Frustrated, Alienated, and Turned Off
She’s eight-years-old. Don’t give up on her. She’s still adjusting to you and the living-together situation.
Whatever “lesson” you gave her wasn’t enough to help her understand that a bowel movement is a natural body function and everyone learns to look after themselves.
Somehow, she must manage wiping herself at school, and yes, she likes having things done for her.
Her father’s doing her no favour by keeping this up, but your overreaction of a turned stomach isn’t helping any of you.
Try another approach with kindness. Reward some progress, even if it’s with a treat.
Don’t argue with your partner about it, just tell him that it’s important to help her learn to be a “big girl” about this body function.
Join him in other ways to be helpful and encouraging to her.
To stay together, you need to be part of raising his child.
FEEDBACK Regarding the tragedy of a friend’s daughter, 18, widowed with a one-year-old, when her husband died in a car crash (Jan. 27 column):
Ellie - The friend worried that, months later, the young woman was partying, rather than working or attending school.
Counselling wasn’t easily available to the small-town community.
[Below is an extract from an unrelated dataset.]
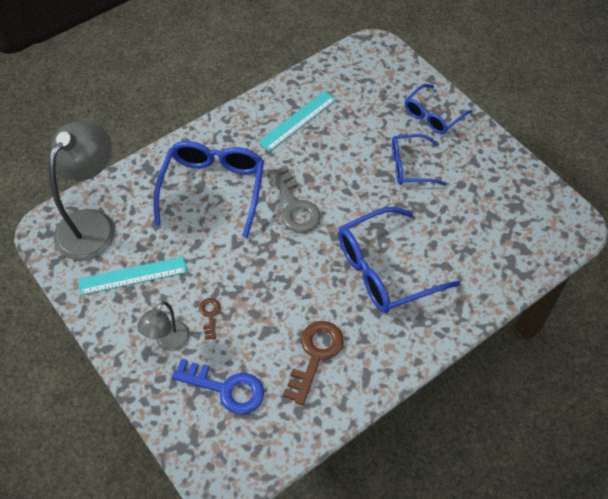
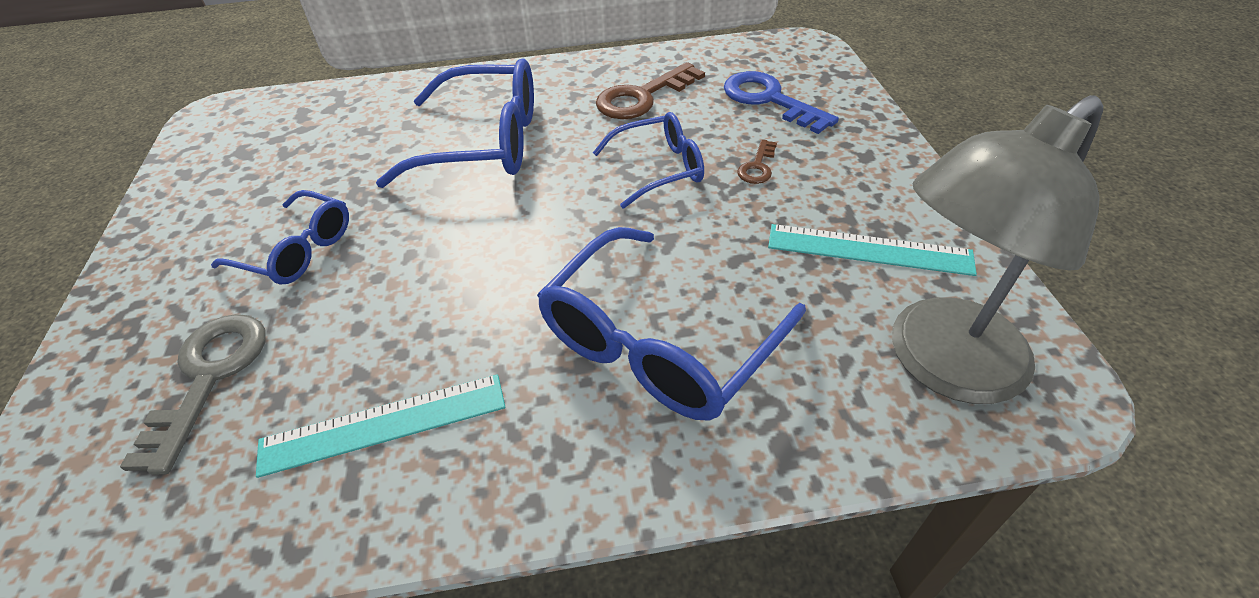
camera: 150 degrees left, 10 degrees down
(168, 342) = (830, 157): grey lamp -> none
(295, 206) = (533, 258): grey key -> grey key (209, 377)
(432, 116) = (149, 319): blue glasses -> blue glasses (659, 168)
Concern, then, was how to get her some, and readers responded.
Recently, I was sent an update: the single mom refused to seek help and is now using methamphetamine, pot, crack, etc. Her child was removed by children’s services and a group of friends are taking turns caring for the child.
The writer says the mom’s in denial, insisting it's all lies.
“She blames everyone but herself, and refuses to speak to any of us whom she considers meddlers, making it harder for everyone,” she wrote.
Any ideas or suggestions from those with experience in these kinds of circumstances?
Tip of the day:
After years of creating resentment, a “changed” spouse needs to prove he/she’s trustworthy.